The first wave of a weather system that hit south Louisiana Wednesday morning brought widespread flooding from Lake Charles to southeast Louisiana and at least one death believed to have been caused by the storm.

The heavy rain in Acadiana forced Lafayette schools to dismiss students early, caused road flooding and put enough water into the Vermilion River to raise levels above flood stage at the point where it flows under the Surrey Street Bridge in Lafayette.

And it’s not over yet. More rain is expected over the next few days.

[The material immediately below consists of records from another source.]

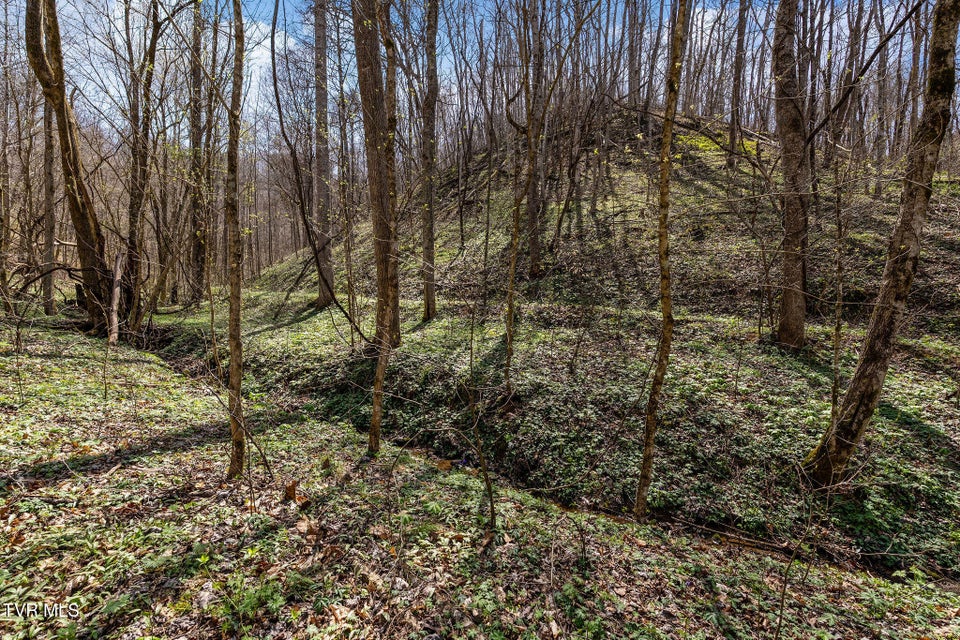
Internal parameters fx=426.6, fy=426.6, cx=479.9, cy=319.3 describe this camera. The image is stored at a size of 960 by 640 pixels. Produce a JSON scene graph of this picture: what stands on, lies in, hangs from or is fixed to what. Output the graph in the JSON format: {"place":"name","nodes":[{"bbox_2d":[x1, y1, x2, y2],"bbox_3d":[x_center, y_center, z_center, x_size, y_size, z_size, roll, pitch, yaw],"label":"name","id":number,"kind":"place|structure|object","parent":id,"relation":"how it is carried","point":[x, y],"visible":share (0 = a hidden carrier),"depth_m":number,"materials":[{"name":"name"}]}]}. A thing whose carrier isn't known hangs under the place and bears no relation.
{"place":"outdoors","nodes":[
{"label":"outdoors","id":0,"kind":"place"},
{"bbox_2d":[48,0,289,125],"label":"cloud","id":1,"kind":"structure","parent":0,"point":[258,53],"materials":[{"name":"white"}]},
{"bbox_2d":[188,0,209,302],"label":"tree","id":2,"kind":"object","parent":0,"point":[196,206],"visible":0.93,"depth_m":16.70,"materials":[{"name":"brown plant"}]},
{"bbox_2d":[3,0,945,145],"label":"sky","id":3,"kind":"structure","parent":0,"point":[109,88],"materials":[{"name":"blue"}]},
{"bbox_2d":[0,313,959,639],"label":"forest floor","id":4,"kind":"structure","parent":0,"point":[201,448],"materials":[{"name":"green"}]},
{"bbox_2d":[0,11,15,311],"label":"tree","id":5,"kind":"object","parent":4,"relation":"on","point":[2,206],"visible":0.99,"depth_m":13.47,"materials":[{"name":"brown plant"}]},
{"bbox_2d":[40,86,57,316],"bbox_3d":[-13.889,-5.644,13.451,0.815,11.413,0.980,0,8,0],"label":"tree","id":6,"kind":"object","parent":4,"relation":"on","point":[47,196],"visible":0.55,"depth_m":13.65,"materials":[{"name":"brown plant"}]},
{"bbox_2d":[21,0,111,337],"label":"tree","id":7,"kind":"object","parent":4,"relation":"on","point":[81,224],"visible":0.88,"depth_m":10.31,"materials":[{"name":"brown"}]},
{"bbox_2d":[107,249,124,345],"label":"tree trunk","id":8,"kind":"object","parent":4,"relation":"on","point":[117,277],"visible":0.88,"materials":[{"name":"brown wood"}]},
{"bbox_2d":[123,0,161,333],"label":"tree","id":9,"kind":"object","parent":4,"relation":"on","point":[134,204],"visible":0.95,"depth_m":12.13,"materials":[{"name":"brown plant"}]},
{"bbox_2d":[223,1,246,482],"bbox_3d":[-2.370,-1.614,3.926,0.781,6.559,0.668,8,11,43],"label":"tree","id":10,"kind":"object","parent":4,"relation":"on","point":[237,280],"visible":0.99,"depth_m":4.02,"materials":[{"name":"plant"}]},
{"bbox_2d":[284,480,296,502],"bbox_3d":[-1.750,1.580,3.940,0.114,0.196,0.138,-5,10,-34],"label":"tree stump","id":11,"kind":"object","parent":4,"relation":"on","point":[292,487],"visible":0.96,"depth_m":3.90,"materials":[{"name":"brown wood"}]},
{"bbox_2d":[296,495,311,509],"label":"fallen leaf","id":12,"kind":"object","parent":4,"relation":"on","point":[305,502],"visible":0.93,"depth_m":3.79,"materials":[{"name":"brown plant"}]},
{"bbox_2d":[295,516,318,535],"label":"fallen leaf","id":13,"kind":"object","parent":4,"relation":"on","point":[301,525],"visible":0.92,"depth_m":3.41,"materials":[{"name":"brown plant"}]},
{"bbox_2d":[354,0,399,355],"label":"tree","id":14,"kind":"object","parent":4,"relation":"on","point":[371,185],"visible":0.85,"depth_m":7.59,"materials":[{"name":"brown plant"}]},
{"bbox_2d":[464,307,497,531],"bbox_3d":[-0.025,0.755,3.695,0.384,2.373,0.478,-7,11,-40],"label":"sapling","id":15,"kind":"object","parent":4,"relation":"on","point":[493,517],"visible":0.99,"depth_m":3.68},
{"bbox_2d":[633,0,689,521],"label":"tree","id":16,"kind":"object","parent":4,"relation":"on","point":[643,469],"visible":0.98,"depth_m":4.12,"materials":[{"name":"plant"}]},
{"bbox_2d":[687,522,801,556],"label":"fallen branch","id":17,"kind":"object","parent":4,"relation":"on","point":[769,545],"visible":0.75,"depth_m":4.36,"materials":[{"name":"brown wood"}]},
{"bbox_2d":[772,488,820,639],"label":"sapling","id":18,"kind":"object","parent":4,"relation":"on","point":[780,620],"visible":0.99,"depth_m":3.12,"materials":[{"name":"plant"}]},
{"bbox_2d":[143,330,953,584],"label":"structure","id":19,"kind":"structure","parent":0,"point":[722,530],"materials":[{"name":"brown liquid"}]},
{"bbox_2d":[435,458,453,470],"bbox_3d":[-0.477,1.913,5.615,0.233,0.161,0.259,0,8,0],"label":"rock","id":20,"kind":"object","parent":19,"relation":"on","point":[448,465],"visible":0.79,"depth_m":5.55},
{"bbox_2d":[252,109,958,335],"label":"hill","id":21,"kind":"structure","parent":0,"point":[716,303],"materials":[{"name":"green plant"}]},
{"bbox_2d":[311,0,334,307],"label":"tree","id":22,"kind":"object","parent":21,"relation":"on","point":[324,213],"visible":0.91,"depth_m":13.58,"materials":[{"name":"brown plant"}]},
{"bbox_2d":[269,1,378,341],"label":"tree","id":23,"kind":"object","parent":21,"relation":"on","point":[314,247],"visible":0.98,"depth_m":8.41,"materials":[{"name":"plant"}]},
{"bbox_2d":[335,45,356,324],"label":"tree","id":24,"kind":"object","parent":21,"relation":"on","point":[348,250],"visible":0.94,"depth_m":12.64,"materials":[{"name":"plant"}]},
{"bbox_2d":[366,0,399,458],"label":"tree","id":25,"kind":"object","parent":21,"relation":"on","point":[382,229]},
{"bbox_2d":[419,0,438,320],"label":"tree","id":26,"kind":"object","parent":21,"relation":"on","point":[427,288],"visible":0.97,"depth_m":10.28,"materials":[{"name":"brown plant"}]},
{"bbox_2d":[503,1,540,393],"bbox_3d":[0.648,-2.318,6.626,0.917,7.541,0.841,8,11,44],"label":"tree","id":27,"kind":"object","parent":21,"relation":"on","point":[511,273],"visible":0.99,"depth_m":6.64,"materials":[{"name":"plant"}]},
{"bbox_2d":[524,0,544,276],"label":"tree","id":28,"kind":"object","parent":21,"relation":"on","point":[532,221],"visible":0.9,"depth_m":11.10,"materials":[{"name":"brown plant"}]},
{"bbox_2d":[625,0,644,109],"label":"tree","id":29,"kind":"object","parent":21,"relation":"on","point":[632,49],"visible":0.76,"depth_m":19.91,"materials":[{"name":"brown plant"}]},
{"bbox_2d":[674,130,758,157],"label":"moss patch","id":30,"kind":"object","parent":21,"relation":"on","point":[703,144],"visible":0.26,"depth_m":16.47,"materials":[{"name":"plant"}]},
{"bbox_2d":[727,0,748,159],"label":"tree","id":31,"kind":"object","parent":21,"relation":"on","point":[741,38],"visible":0.95,"depth_m":15.77,"materials":[{"name":"brown plant"}]},
{"bbox_2d":[771,0,809,350],"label":"tree","id":32,"kind":"object","parent":21,"relation":"on","point":[788,206],"visible":0.97,"depth_m":7.14,"materials":[{"name":"brown plant"}]},
{"bbox_2d":[829,162,847,430],"bbox_3d":[4.695,-0.272,5.630,0.319,4.219,0.318,-8,11,-43],"label":"sapling","id":33,"kind":"object","parent":21,"relation":"on","point":[840,232],"visible":0.94,"depth_m":5.60,"materials":[{"name":"plant"}]},
{"bbox_2d":[833,0,866,157],"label":"tree","id":34,"kind":"object","parent":21,"relation":"on","point":[857,21],"visible":0.79,"depth_m":15.43,"materials":[{"name":"brown plant"}]},
{"bbox_2d":[802,0,959,486],"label":"tree","id":35,"kind":"object","parent":21,"relation":"on","point":[853,387],"visible":0.99,"depth_m":4.12,"materials":[{"name":"plant"}]},
{"bbox_2d":[902,0,926,149],"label":"tree","id":36,"kind":"object","parent":21,"relation":"on","point":[913,69],"visible":0.64,"depth_m":15.52,"materials":[{"name":"brown plant"}]}
]}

Rainfall totals for the Lafayette area overnight Tuesday and Wednesday morning were 6 to 7 inches, with about 10 inches reported along the border that separates Acadia and Lafayette parishes, said Kent Kuyper, a meteorologist with the National Weather Service in Lake Charles.

Heavy rains Wednesday morning prompted public school officials in Lafayette and St. Landry parishes to let students out early.

Some Lafayette schools experienced minor flooding, school district spokeswoman Angela Morrison said.

For Thursday, which is the last scheduled day of the school year, Morrison said district officials will make a decision by 5 a.m. on whether to hold class.

Sheriff’s offices in the parishes of Lafayette, Iberia, Vermilion, St. Mary, Acadia and St. Martin reported no major accidents or main road closures.

In Carencro, Assistant Police Chief Dondi Harden said some rain gauges in the north Lafayette Parish city showed 7 to 10 inches of rainfall.

Harden said there were no reports of major property damage.

“The only thing we had with residences was the wakes caused by vehicles going down the road that was pushing water into the houses,” Darden said.

West of Lafayette, an early morning fire in Scott that destroyed a home was caused by lightning that struck at 1:30 a.m. as the rain moved through the area, Fire Chief Chad Sonnier said.

Residents in most parishes who wanted sandbags were able to fill them up and take them home.

In Iberia Parish, Emergency Preparedness Director Prescott Marshall said the rainfall Wednesday was not enough to warrant making sandbags available for residents.

“If the residents need them to protect their homes, we will issue them,” Prescott said.

Lafayette city-parish government also did not issue sandbags Wednesday. City-parish Public Works Director Tom Carroll did not return a phone call seeking comment.

Meteorologists in Lake Charles will continue to monitor the rainmaker still hovering over northwest Louisiana and portions of Texas, Oklahoma and Arkansas, Kuyper said.

“It looks like (the rain’s) going to crank up again,” Kuyper said.

The culprit is an upper-level low in Texas, Arkansas and northern Louisiana bringing in wet air from the Gulf of Mexico and creating unstable conditions leading to thunderstorms, rain and at least one confirmed tornado, said Mike Hill, meteorologist with the National Weather Service in Slidell. The tornado touched down in Garyville in St. John the Baptist Parish, damaging the Marathon refinery.

Angela Graves, spokesperson for the refinery, said they are continuing to assess the damage, but the initial examination showed damage to a cooling water tower that serves part of the plant. As a result of the damage, a crude oil unit was shut down, but a second crude oil unit remains operating.

In Ascension Parish, 56-year-old Danny Deville, of Melville, was found dead under his truck in his employer’s flooded parking lot. Sheriff’s deputies said they believed he slipped and fell into swiftly moving water that swept him under the vehicle.

There were reports in Assumption Parish of concrete graves floating up in a Belle Rose graveyard, with some caskets escaping.

The rainy weather trend will continue for the next several days, as more rain is in the forecast for at least Thursday and Friday and possibly continuing into the weekend. How much more rain is hard to tell, Hill said.

“There’s an old saying: ‘upper-level low, weatherman’s woe,’ ” Hill said. These types of weather systems tend to bring a mixed bag of weather with them, and it can be difficult to predict what is in store for south Louisiana.

However, long-range forecasts for southeast Louisiana call for possibly 5 more inches of rain before this system clears out, said Barry Keim, state climatologist. That forecast could change, but it does give an indication that additional rainfall is on the way.

With that additional rainfall, some waterways in south Louisiana were showing much higher stages, according to the Lower Mississippi River Forecast Center. Vermilion River in Lafayette and Carencro was in flood stage by Wednesday. Several rivers in the Hammond and Covington areas were either in flood stage or expected to get to flood stage by Thursday. That could change, depending on just how much rain certain areas of south Louisiana get in the coming days.

“We’re looking for at least three more days of rainfall,” Keim said.